WHAT NEEDS TO BE DONE: The goal here is an exact copy of the entries below, without their pictures.

Start of PROVIDED DATA

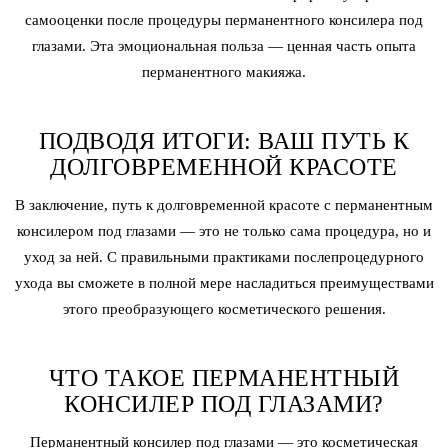
самооценки после процедуры перманентного консилера под
глазами. Эта эмоциональная польза — ценная часть опыта
перманентного макияжа.
ПОДВОДЯ ИТОГИ: ВАШ ПУТЬ К
ДОЛГОВРЕМЕННОЙ КРАСОТЕ
В заключение, путь к долговременной красоте с перманентным
консилером под глазами — это не только сама процедура, но и
уход за ней. С правильными практиками послепроцедурного
ухода вы сможете в полной мере насладиться преимуществами
этого преобразующего косметического решения.
ЧТО ТАКОЕ ПЕРМАНЕНТНЫЙ
КОНСИЛЕР ПОД ГЛАЗАМИ?
Перманентный консилер под глазами — это косметическая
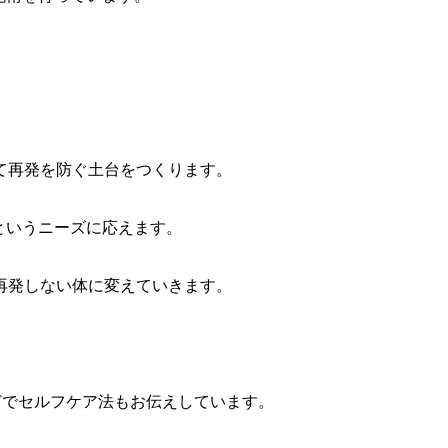
て再発を防ぐ土台をつくります。
というニーズに応えます。
再発しない体に変えていきます。
どでセルフケア法もお伝えしています。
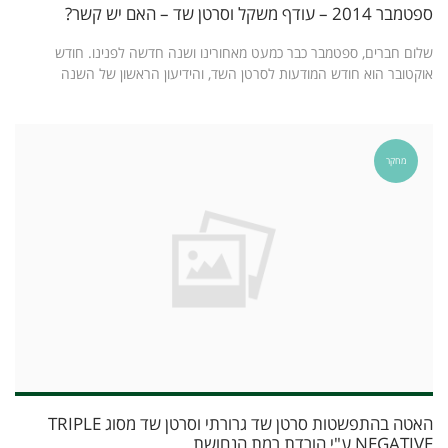
ספטמבר 2014 – עודף משקל וסרטן שד – האם יש קשר?
שלום חברים, ספטמבר כבר כמעט מאחורינו ושנה חדשה לפנינו. חודש
אוקטובר הוא חודש המודעות לסרטן השד, והידיעון הראשון של השנה
מחקר
האטה בהתפשטות סרטן שד גרורתי וסרטן שד מסוג TRIPLE
NEGATIVE ע"י הורדת רמת הנחושת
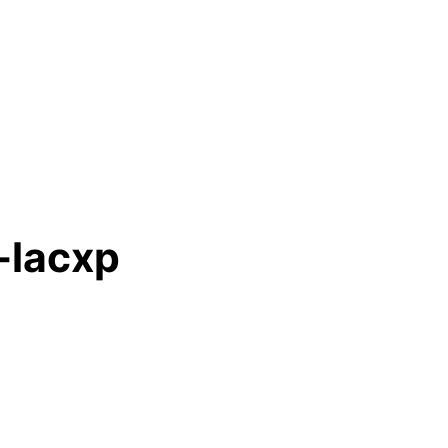
-lacxp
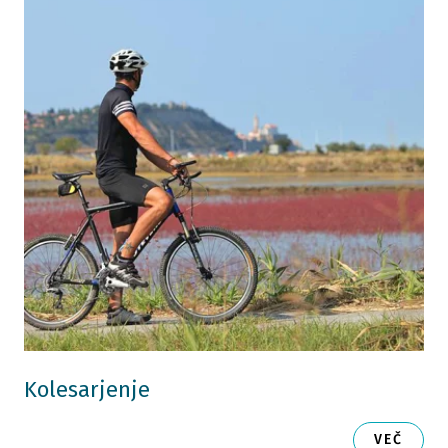
Kolesarjenje
VEČ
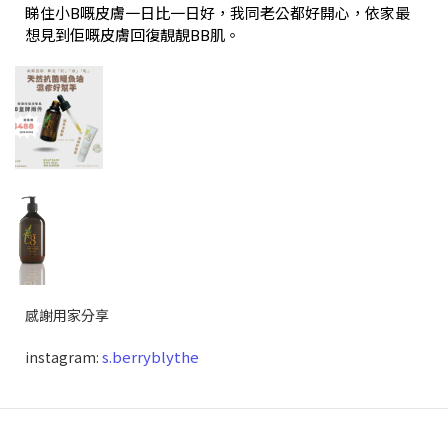
睇住小B嘅皮膚一日比一日好，我同老公都好開心，依家最
想見到佢嘅皮膚回復靚靚BB肌。
感謝用家分享
s.berryblythe
instagram:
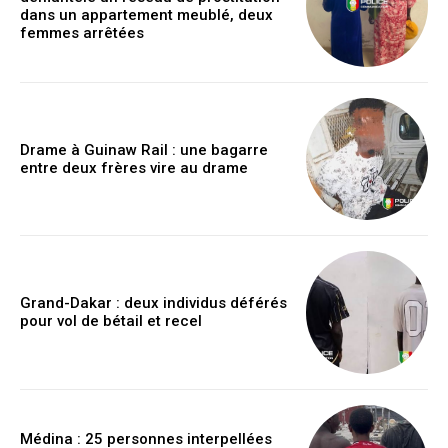
dans un appartement meublé, deux
femmes arrêtées
Drame à Guinaw Rail : une bagarre
entre deux frères vire au drame
Grand-Dakar : deux individus déférés
pour vol de bétail et recel
Médina : 25 personnes interpellées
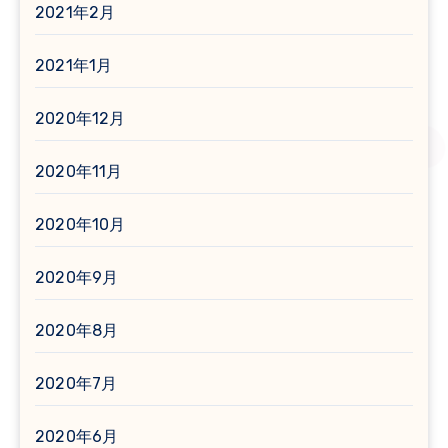
2021年2月
2021年1月
2020年12月
2020年11月
2020年10月
2020年9月
2020年8月
2020年7月
2020年6月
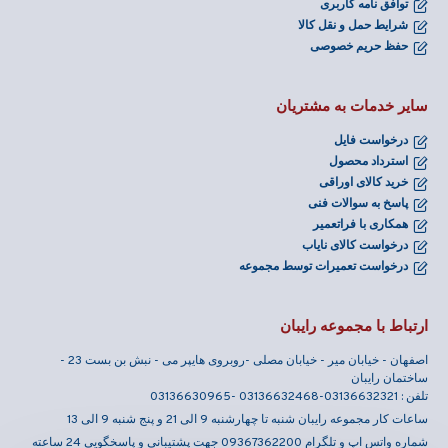
توافق نامه کاربری
شرایط حمل و نقل کالا
حفظ حریم خصوصی
سایر خدمات به مشتریان
درخواست فایل
استرداد محصول
خرید کالای اوراقی
پاسخ به سوالات فنی
همکاری با فراتعمیر
درخواست کالای نایاب
درخواست تعمیرات توسط مجموعه
ارتباط با مجموعه رایبان
اصفهان - خیابان میر - خیابان مصلی -روبروی هایپر می - نبش بن بست 23 -
ساختمان رایبان
تلفن : 03136632321-03136632468 -03136630965
ساعات کار مجموعه رایبان شنبه تا چهارشنبه 9 الی 21 و پنج شنبه 9 الی 13
شماره واتس اپ و تلگرام 09367362200 جهت پشتیبانی و پاسخگویی 24 ساعته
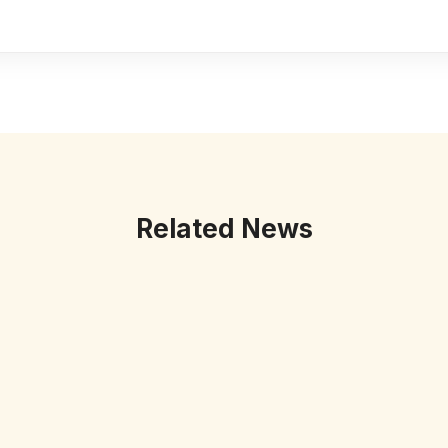
Related News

End of PROVIDED DATA

FINAL ANSWER:
самооценки после процедуры перманентного консилера под
глазами. Эта эмоциональная польза — ценная часть опыта
перманентного макияжа.
ПОДВОДЯ ИТОГИ: ВАШ ПУТЬ К
ДОЛГОВРЕМЕННОЙ КРАСОТЕ
В заключение, путь к долговременной красоте с перманентным
консилером под глазами — это не только сама процедура, но и
уход за ней. С правильными практиками послепроцедурного
ухода вы сможете в полной мере насладиться преимуществами
этого преобразующего косметического решения.
ЧТО ТАКОЕ ПЕРМАНЕНТНЫЙ
КОНСИЛЕР ПОД ГЛАЗАМИ?
Перманентный консилер под глазами — это косметическая
て再発を防ぐ土台をつくります。
というニーズに応えます。
再発しない体に変えていきます。
どでセルフケア法もお伝えしています。
ספטמבר 2014 – עודף משקל וסרטן שד – האם יש קשר?
שלום חברים, ספטמבר כבר כמעט מאחורינו ושנה חדשה לפנינו. חודש
אוקטובר הוא חודש המודעות לסרטן השד, והידיעון הראשון של השנה
מחקר
האטה בהתפשטות סרטן שד גרורתי וסרטן שד מסוג TRIPLE
NEGATIVE ע"י הורדת רמת הנחושת
-lacxp
Kolesarjenje
VEČ
睇住小B嘅皮膚一日比一日好，我同老公都好開心，依家最
想見到佢嘅皮膚回復靚靚BB肌。
感謝用家分享
s.berryblythe
instagram:
dans un appartement meublé, deux
femmes arrêtées
Drame à Guinaw Rail : une bagarre
entre deux frères vire au drame
Grand-Dakar : deux individus déférés
pour vol de bétail et recel
Médina : 25 personnes interpellées
2021年2月
2021年1月
2020年12月
2020年11月
2020年10月
2020年9月
2020年8月
2020年7月
2020年6月
توافق نامه کاربری
شرایط حمل و نقل کالا
حفظ حریم خصوصی
سایر خدمات به مشتریان
درخواست فایل
استرداد محصول
خرید کالای اوراقی
پاسخ به سوالات فنی
همکاری با فراتعمیر
درخواست کالای نایاب
درخواست تعمیرات توسط مجموعه
ارتباط با مجموعه رایبان
اصفهان - خیابان میر - خیابان مصلی -روبروی هایپر می - نبش بن بست 23 -
ساختمان رایبان
تلفن : 03136632321-03136632468 -03136630965
ساعات کار مجموعه رایبان شنبه تا چهارشنبه 9 الی 21 و پنج شنبه 9 الی 13
شماره واتس اپ و تلگرام 09367362200 جهت پشتیبانی و پاسخگویی 24 ساعته
Related News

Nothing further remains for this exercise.